The growth of cities and informal economies are two central manifestations of globalization in the developing world. Taken for a Ride addresses both, drawing on long-term fieldwork in Dar es Salaam (Tanzania) and charting its public transport system's journey from public to private provision. This new addition to the Critical Frontiers of Theory, Research and Practice in International Development Studies series investigates this shift alongside the increasing deregulation of the sector and the resulting chaotic modality of public transport. It reviews state attempts to regain control over public transport and documents how informal wage relations prevailed in the sector. The changing political attitude of workers towards employers and the state is investigated: from an initial incapacity to respond to exploitation, to the political organisation and unionisation which won workers concessions on labour rights. A longitudinal study of workers throws light on patterns of occupational mobility in the sector. The book ends with an analysis of the political and economic interests that shaped the introduction of Bus Rapid Transit in Dar es Salaam, and local resistance to it.

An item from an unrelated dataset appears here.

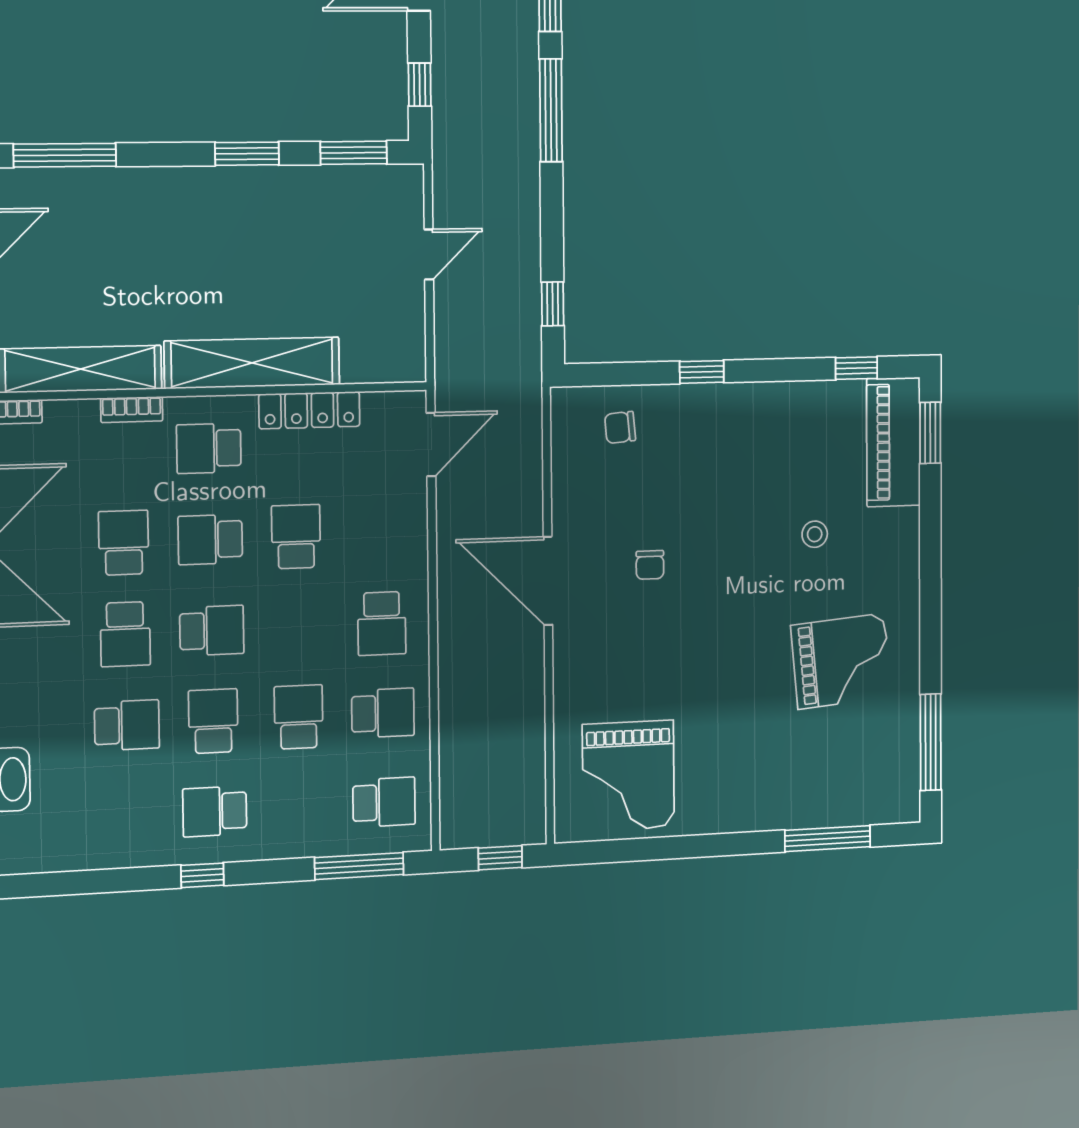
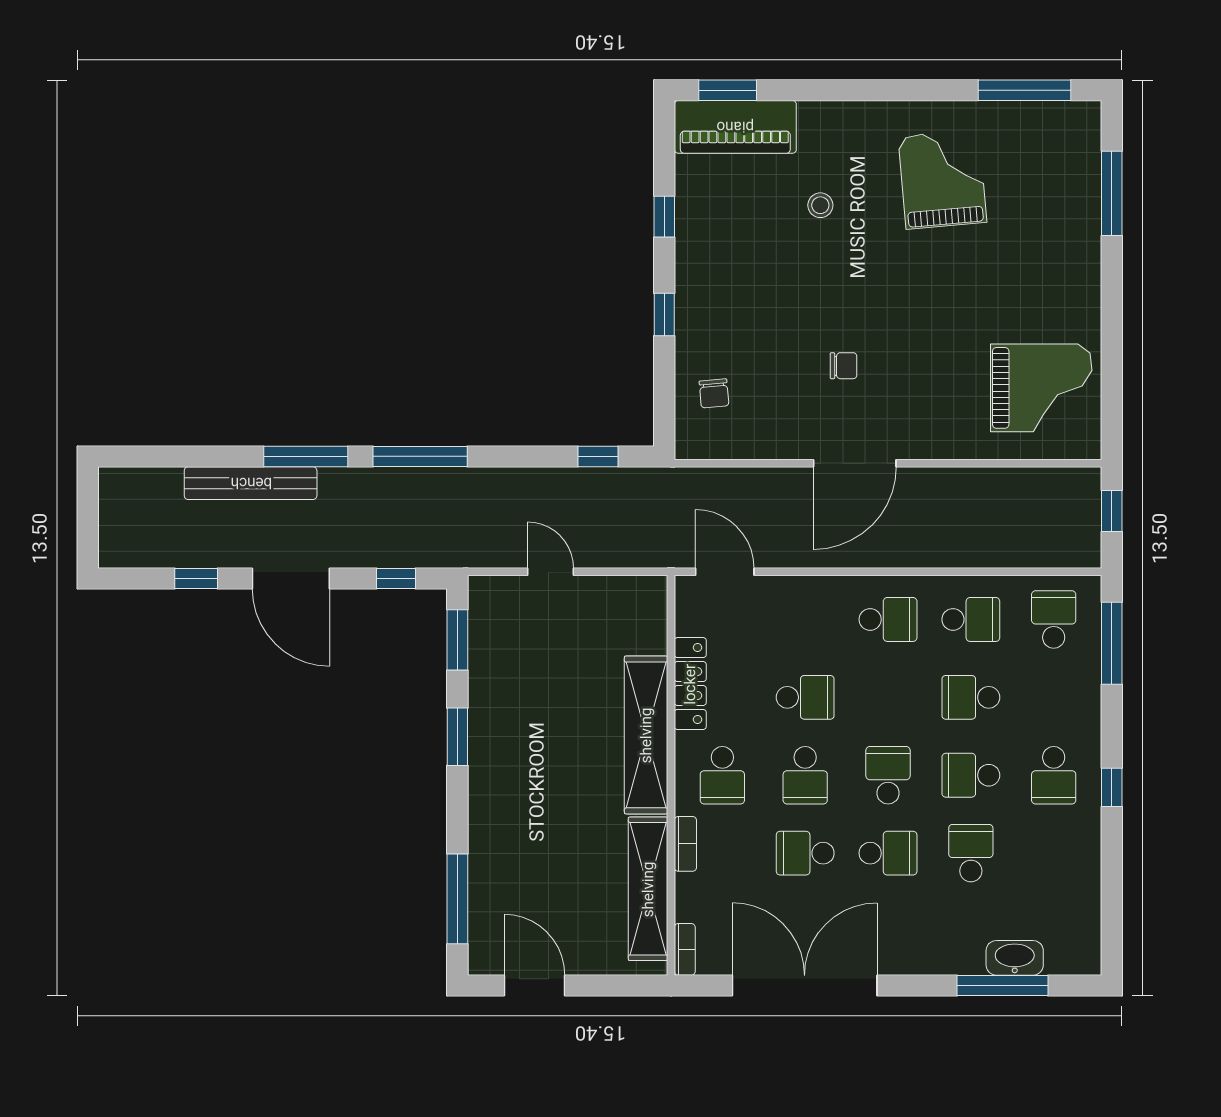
window: (856, 368) -> (664, 217), moved
school desk: (296, 537) -> (805, 697), turned 180
school desk: (383, 713) -> (971, 619), turned 90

Taken for a Ride is an interdisciplinary political economy of public transport, exposing the limitations of market fundamentalist and postcolonial appraoches to the study of economic informality, the urban experience in developing countries, and their failure to locate the agency of the urban poor within their economic and political structures. It is both a contribution to and a call for the contextualised study of neoliberalism.
Matteo Rizzo is a political economist who lives and works in London, where he is a senior lecturer across the Departments of Economics and Development Studies at SOAS, University of London, UK. He previously worked at the African Studies Centre, University of Oxford and at the Centre for African Studies, University of Cambridge. His work has been published by leading African studies and development studies journals, including the Journal of Development Studies, Development and Change, the Journal of Agrarian Change, African Affairs, the Journal of Modern African Studies and the Review of African Political Economy, of which he is also a member of the Editorial Working Group.